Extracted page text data
☆ ☆ ☆ ☆ ☆

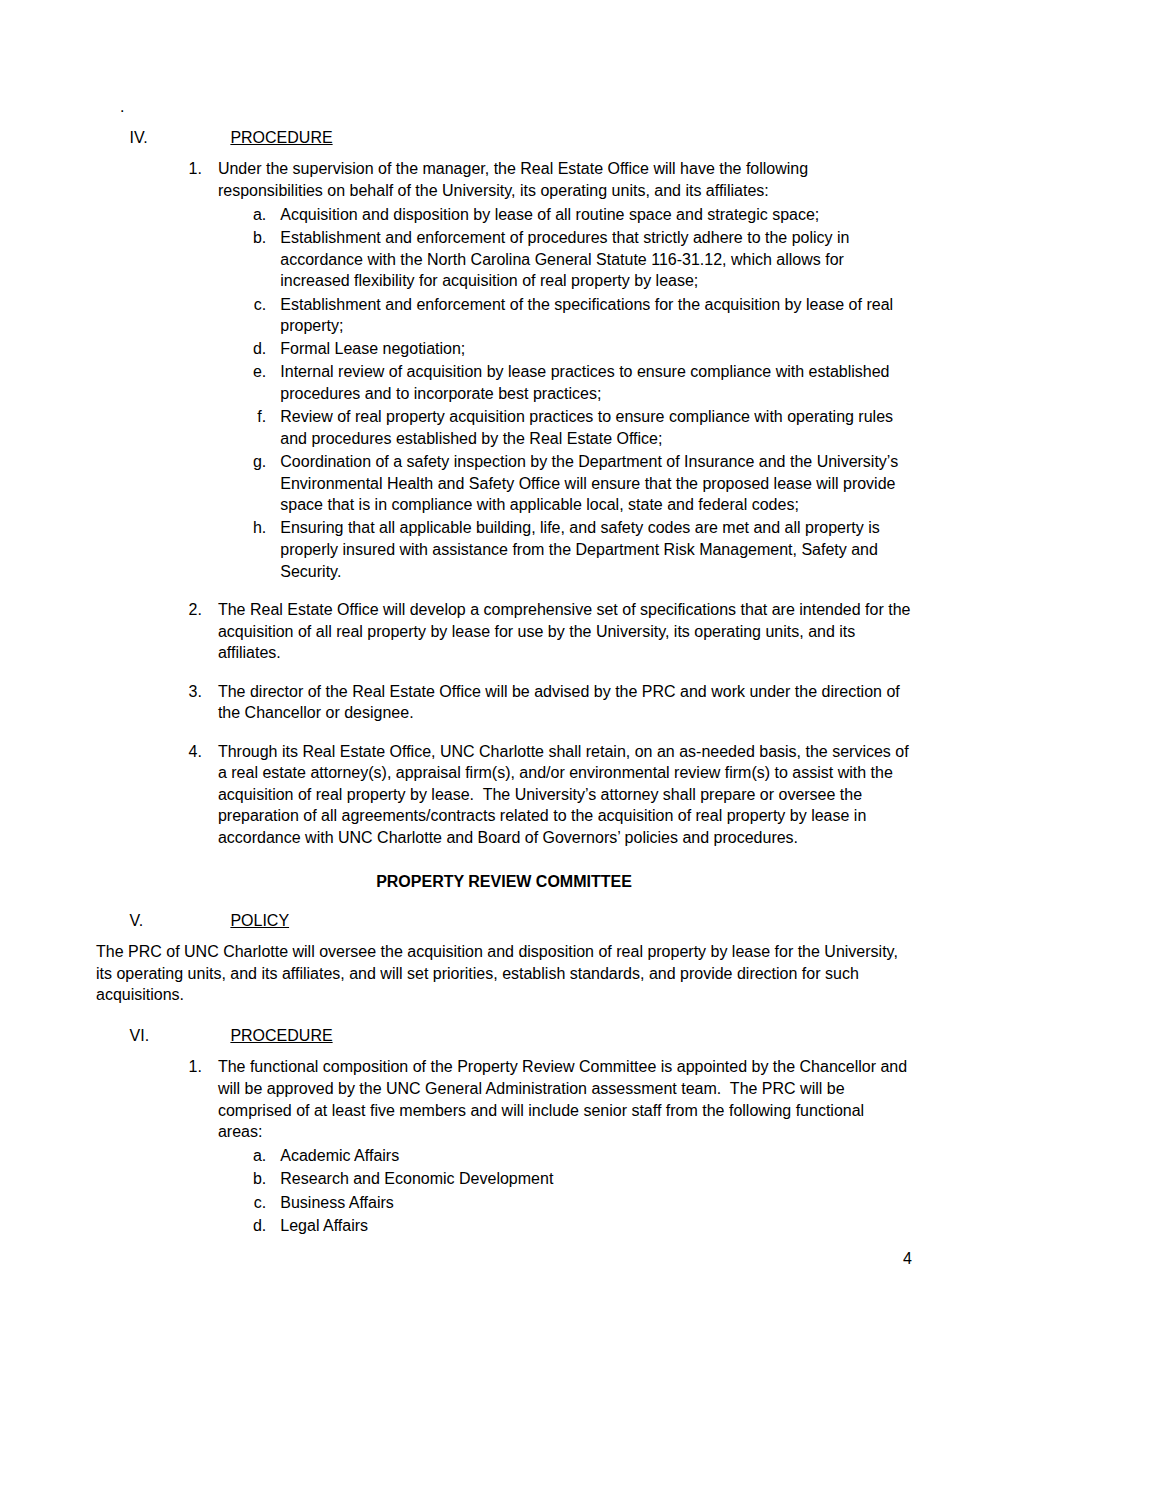.
IV. PROCEDURE
Under the supervision of the manager, the Real Estate Office will have the following responsibilities on behalf of the University, its operating units, and its affiliates:
Acquisition and disposition by lease of all routine space and strategic space;
Establishment and enforcement of procedures that strictly adhere to the policy in accordance with the North Carolina General Statute 116-31.12, which allows for increased flexibility for acquisition of real property by lease;
Establishment and enforcement of the specifications for the acquisition by lease of real property;
Formal Lease negotiation;
Internal review of acquisition by lease practices to ensure compliance with established procedures and to incorporate best practices;
Review of real property acquisition practices to ensure compliance with operating rules and procedures established by the Real Estate Office;
Coordination of a safety inspection by the Department of Insurance and the University’s Environmental Health and Safety Office will ensure that the proposed lease will provide space that is in compliance with applicable local, state and federal codes;
Ensuring that all applicable building, life, and safety codes are met and all property is properly insured with assistance from the Department Risk Management, Safety and Security.
The Real Estate Office will develop a comprehensive set of specifications that are intended for the acquisition of all real property by lease for use by the University, its operating units, and its affiliates.
The director of the Real Estate Office will be advised by the PRC and work under the direction of the Chancellor or designee.
Through its Real Estate Office, UNC Charlotte shall retain, on an as-needed basis, the services of a real estate attorney(s), appraisal firm(s), and/or environmental review firm(s) to assist with the acquisition of real property by lease. The University’s attorney shall prepare or oversee the preparation of all agreements/contracts related to the acquisition of real property by lease in accordance with UNC Charlotte and Board of Governors’ policies and procedures.
PROPERTY REVIEW COMMITTEE
V. POLICY
The PRC of UNC Charlotte will oversee the acquisition and disposition of real property by lease for the University, its operating units, and its affiliates, and will set priorities, establish standards, and provide direction for such acquisitions.
VI. PROCEDURE
The functional composition of the Property Review Committee is appointed by the Chancellor and will be approved by the UNC General Administration assessment team. The PRC will be comprised of at least five members and will include senior staff from the following functional areas:
Academic Affairs
Research and Economic Development
Business Affairs
Legal Affairs
4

☆ ☆ ☆ ☆ ☆

▸ Exercise directions: Once the pictures are removed, return the entries exactly as they stand.

▸ Answer for the task:
.
IV. PROCEDURE
Under the supervision of the manager, the Real Estate Office will have the following responsibilities on behalf of the University, its operating units, and its affiliates:
Acquisition and disposition by lease of all routine space and strategic space;
Establishment and enforcement of procedures that strictly adhere to the policy in accordance with the North Carolina General Statute 116-31.12, which allows for increased flexibility for acquisition of real property by lease;
Establishment and enforcement of the specifications for the acquisition by lease of real property;
Formal Lease negotiation;
Internal review of acquisition by lease practices to ensure compliance with established procedures and to incorporate best practices;
Review of real property acquisition practices to ensure compliance with operating rules and procedures established by the Real Estate Office;
Coordination of a safety inspection by the Department of Insurance and the University’s Environmental Health and Safety Office will ensure that the proposed lease will provide space that is in compliance with applicable local, state and federal codes;
Ensuring that all applicable building, life, and safety codes are met and all property is properly insured with assistance from the Department Risk Management, Safety and Security.
The Real Estate Office will develop a comprehensive set of specifications that are intended for the acquisition of all real property by lease for use by the University, its operating units, and its affiliates.
The director of the Real Estate Office will be advised by the PRC and work under the direction of the Chancellor or designee.
Through its Real Estate Office, UNC Charlotte shall retain, on an as-needed basis, the services of a real estate attorney(s), appraisal firm(s), and/or environmental review firm(s) to assist with the acquisition of real property by lease. The University’s attorney shall prepare or oversee the preparation of all agreements/contracts related to the acquisition of real property by lease in accordance with UNC Charlotte and Board of Governors’ policies and procedures.
PROPERTY REVIEW COMMITTEE
V. POLICY
The PRC of UNC Charlotte will oversee the acquisition and disposition of real property by lease for the University, its operating units, and its affiliates, and will set priorities, establish standards, and provide direction for such acquisitions.
VI. PROCEDURE
The functional composition of the Property Review Committee is appointed by the Chancellor and will be approved by the UNC General Administration assessment team. The PRC will be comprised of at least five members and will include senior staff from the following functional areas:
Academic Affairs
Research and Economic Development
Business Affairs
Legal Affairs
4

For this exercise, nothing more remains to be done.